─── DATASET ENTRIES

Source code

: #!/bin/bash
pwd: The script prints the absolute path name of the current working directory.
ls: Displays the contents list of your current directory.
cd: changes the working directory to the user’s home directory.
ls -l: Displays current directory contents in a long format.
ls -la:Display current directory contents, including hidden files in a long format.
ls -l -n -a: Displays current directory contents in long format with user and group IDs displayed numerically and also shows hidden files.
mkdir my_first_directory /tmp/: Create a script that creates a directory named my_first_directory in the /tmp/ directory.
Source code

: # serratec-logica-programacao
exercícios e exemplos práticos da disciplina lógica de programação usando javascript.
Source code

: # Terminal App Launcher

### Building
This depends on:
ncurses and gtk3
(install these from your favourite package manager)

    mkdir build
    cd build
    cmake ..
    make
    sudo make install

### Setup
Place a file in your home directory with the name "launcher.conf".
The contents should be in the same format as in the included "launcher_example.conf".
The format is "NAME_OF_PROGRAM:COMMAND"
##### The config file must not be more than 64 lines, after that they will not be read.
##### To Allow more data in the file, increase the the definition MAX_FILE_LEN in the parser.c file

──────

**PROBLEM DESCRIPTION:** In the records above, locate the lines holding the word "home". Copy each of them.

**RESULT OF THE EXERCISE:**
cd: changes the working directory to the user’s home directory.
Place a file in your home directory with the name "launcher.conf".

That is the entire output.